With cheap fission, and ultimately fusion energy, many wizards ask, why shouldn’t humans continue to thrive at current levels of population and consumption? It certainly won’t be because we run out of energy. And with enough cheap clean energy, we can solve most other environmental problems, too. Humans have, over many tens of thousands of years, dramatically raised Earth’s carrying capacity. A planet that was once able to support perhaps a few million humans today is capable of supporting 7 billion. So how confident should we be in present-day estimates of carrying capacity?
The answer for prophets is precaution. Given that there are unknowable but probably catastrophic risks of exceeding planetary boundaries, we shouldn’t risk crossing them. But remedies of this sort are more easily offered than implemented and bring a range of confounding trade-offs. Several billion people globally still live in deep agrarian poverty. Rising incomes bring higher per capita consumption but also lower fertility rates. A wealthier planet is one that is able to invest in cleaner, less resource-intensive technologies. It will also be more resilient to climate change and other global environmental threats.
A world that is poorer, more populous, and lower-tech may ultimately turn out to be one that is every bit as unsustainable as one that is richer, less populous, and higher-tech. And the notion that the world might formally decide to limit human consumption in orderly and equitable fashion is, in the end, no less preposterous than the idea that a high priesthood of scientists and technocrats might save us through the wise application of technology and infrastructure.
Still, the temptation to caricature wizards as mad scientists bent upon despoiling the earth, and prophets as hair shirt–wearing Luddites, is too often irresistible—even as most wizards today acknowledge, at least implicitly, that the prophets have a point, and vice-versa. It is always easier to caricature one’s nemesis than grapple with the limitations of one’s own agenda.
In the end, neither the notion that we might solve our ecological challenges simply by dramatically downscaling consumption nor its antonym, that technology alone will save us, holds up well to much scrutiny.

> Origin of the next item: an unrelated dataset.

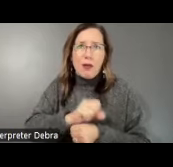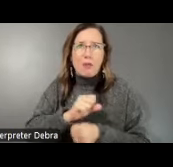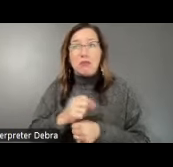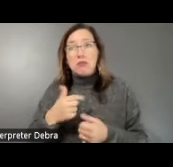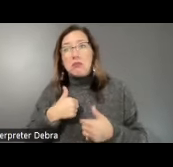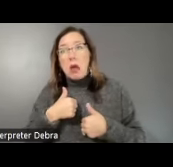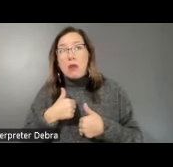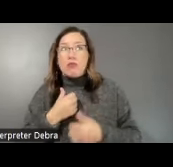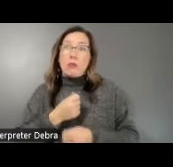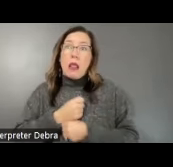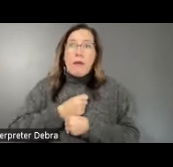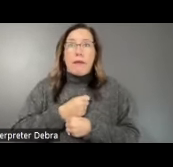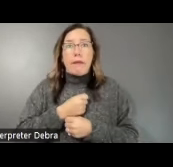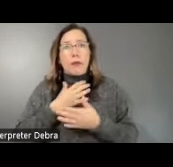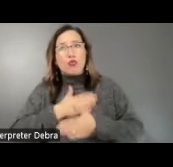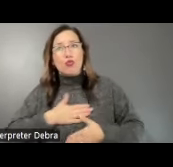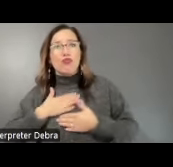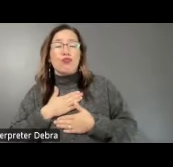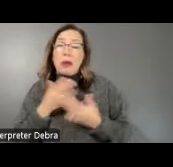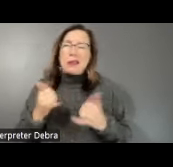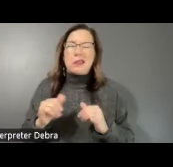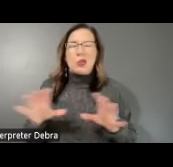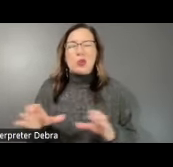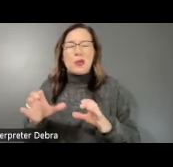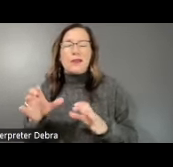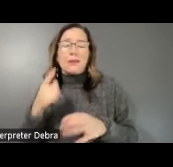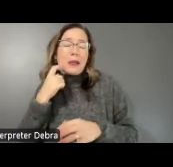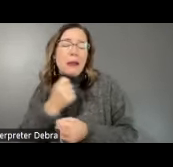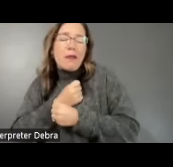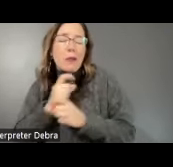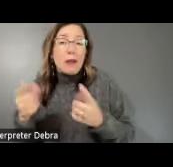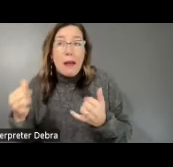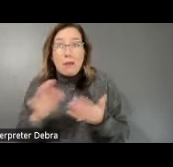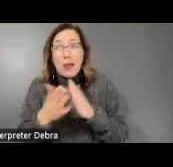it because I loved it. And I still do it because I love it, but now it's my job. But I wanted to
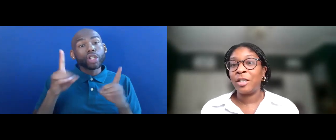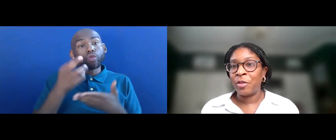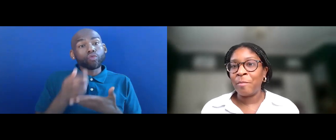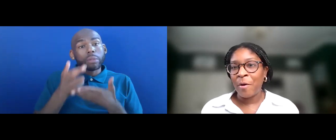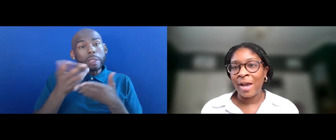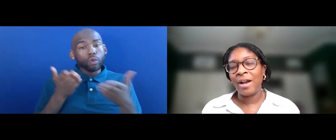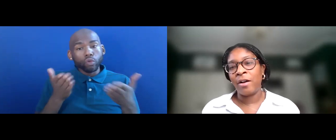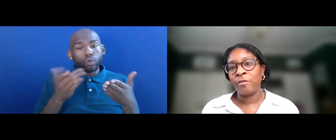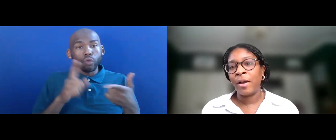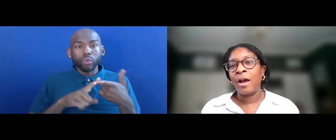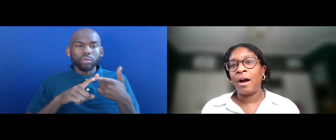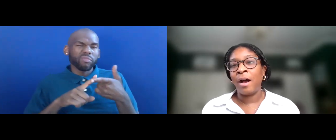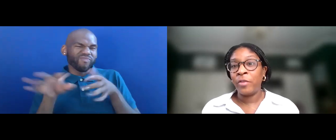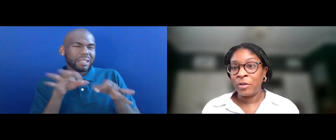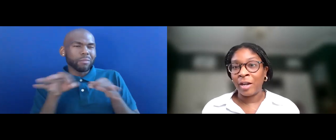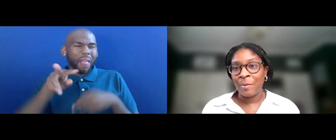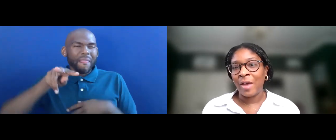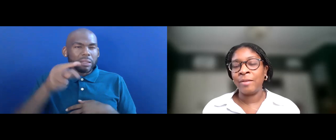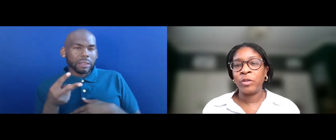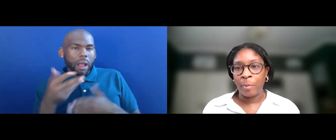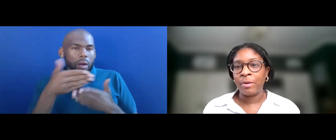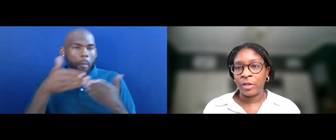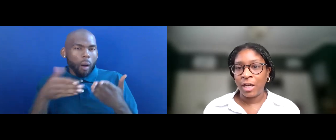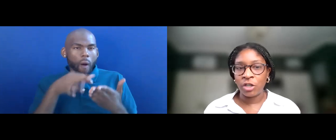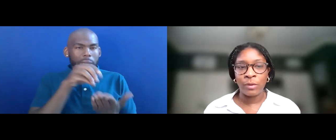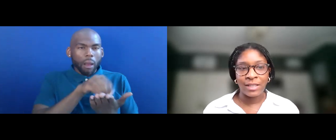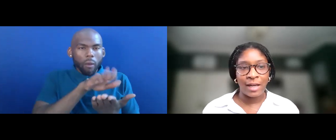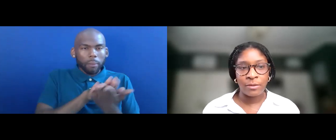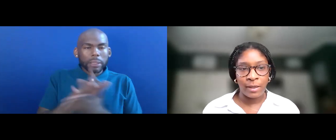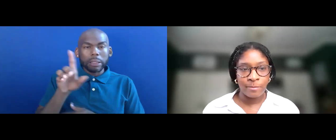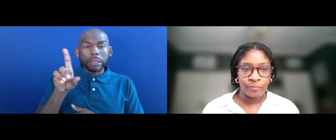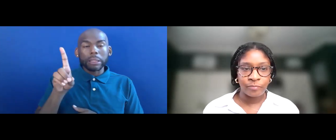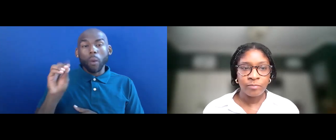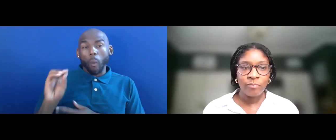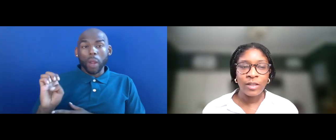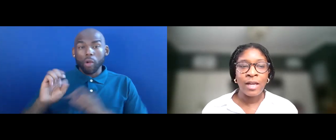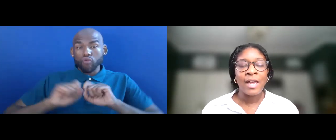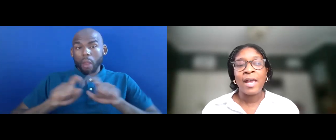DISCUSS THE OTHER COMPONENT OF THE DOCUMENT THAT THE DEPARTMENT OF EDUCATION RELEASED LAST WEEK.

Clearly, human population and material consumption will need to peak and decline at some point in the current century to avoid, if not catastrophe, the transformation of the planet into a fully artificial environment. And clearly, substantial technological change will also be necessary to sustain an ecologically vibrant planet. Wizards and prophets may continue to disagree on the best pathway to either eventuality. But recognizing that both eventualities will likely be necessary is at least the starting point for a conversation that might take us beyond our ancient feud.
Ted Nordhaus is the founder and executive director of the Breakthrough Institute.